FILE PHOTO: May 13, 2021; Denver, Colorado, USA; Logos for the 2021 MLB All-Star Game are on display during the fourth inning of the game between the Colorado Rockies and the Cincinnati Reds at Coors Field. Mandatory Credit: Isaiah J. Downing-USA TODAY Sports/File Photo
June 8, 2021
By Jonathan Stempel
NEW YORK (Reuters) -Major League Baseball on Monday opposed a demand by a conservative small business group that it return next month’s All-Star Game to Atlanta, after moving the game in response to Georgia’s restrictive new voting law.
MLB and Commissioner Rob Manfred accused the Job Creators Network of “political theatrics” in filing a $1 billion lawsuit over their decision to move the July 13 game to Denver’s Coors Field from Truist Park outside Atlanta.

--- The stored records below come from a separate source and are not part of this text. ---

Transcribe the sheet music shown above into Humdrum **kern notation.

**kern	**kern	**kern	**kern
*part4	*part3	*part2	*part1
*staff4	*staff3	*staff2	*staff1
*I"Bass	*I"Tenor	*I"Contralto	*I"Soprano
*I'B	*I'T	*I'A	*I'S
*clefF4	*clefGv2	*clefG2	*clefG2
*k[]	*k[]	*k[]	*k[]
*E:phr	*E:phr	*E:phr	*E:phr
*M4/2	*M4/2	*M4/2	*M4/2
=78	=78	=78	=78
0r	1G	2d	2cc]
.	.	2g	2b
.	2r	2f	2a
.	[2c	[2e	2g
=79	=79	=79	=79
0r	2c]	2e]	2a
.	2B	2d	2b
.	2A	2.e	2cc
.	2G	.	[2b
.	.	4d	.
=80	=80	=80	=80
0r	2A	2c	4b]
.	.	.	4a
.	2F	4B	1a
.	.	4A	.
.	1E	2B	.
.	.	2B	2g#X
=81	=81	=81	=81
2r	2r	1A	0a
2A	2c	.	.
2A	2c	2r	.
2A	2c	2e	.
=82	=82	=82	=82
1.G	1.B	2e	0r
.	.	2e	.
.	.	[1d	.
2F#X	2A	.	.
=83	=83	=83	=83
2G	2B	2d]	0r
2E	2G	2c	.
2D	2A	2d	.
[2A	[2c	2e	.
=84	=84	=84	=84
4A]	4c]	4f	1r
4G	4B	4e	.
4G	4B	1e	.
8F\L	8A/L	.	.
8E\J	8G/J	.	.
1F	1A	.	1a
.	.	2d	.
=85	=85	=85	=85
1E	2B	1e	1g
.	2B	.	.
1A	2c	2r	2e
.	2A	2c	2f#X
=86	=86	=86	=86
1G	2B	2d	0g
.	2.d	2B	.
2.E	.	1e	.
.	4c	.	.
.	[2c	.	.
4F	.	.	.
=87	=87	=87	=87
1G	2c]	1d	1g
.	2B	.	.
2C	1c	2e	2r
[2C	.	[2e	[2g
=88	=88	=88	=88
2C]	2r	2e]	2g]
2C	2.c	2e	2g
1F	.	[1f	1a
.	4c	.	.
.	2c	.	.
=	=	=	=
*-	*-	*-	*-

The defendants said the group could not show its members were injured or denied their civil rights, and said moving the game served the public interest by protecting baseball’s ability to “demonstrate its values as a sport.”
Howard Kleinhendler, a lawyer for Job Creators Network, said MLB had wrongly ignored how its decisions had hurt the group’s members. “Small businesses in Georgia certainly don’t feel as if JCN’s lawsuit is ‘political theatrics,’” he said in a statement.
Baseball’s players union and its Executive Director Tony Clark, both named as co-defendants, also opposed a preliminary injunction to move the game back to Atlanta, and said they had no role in deciding where it should be played.
MLB and the union made their arguments in filings in Manhattan federal court. A hearing is scheduled for Thursday before U.S. District Judge Valerie Caproni.
Signed in March by Republican Governor Brian Kemp, Georgia’s voting law added identification requirements for absentee ballots, limited drop boxes, and made it a crime to give water and food to people waiting on line to vote. [nL1N2LN2IO}
Opponents have said the law was designed to suppress voting by Blacks.
In its May 31 complaint, Job Creators Network said MLB’s actions violated a 150-year-old law designed to combat the Ku Klux Klan, and demanded a $100 million fund for harmed Georgia businesses.
MLB countered by quoting the group’s President Alfredo Ortiz as saying on June 1 that if the fund were established, it would be “fine” if the All-Star Game were not returned to Atlanta.
The case is Job Creators Network v Office of the Commissioner of Baseball et al, U.S. District Court, Southern District of New York, No. 21-04818.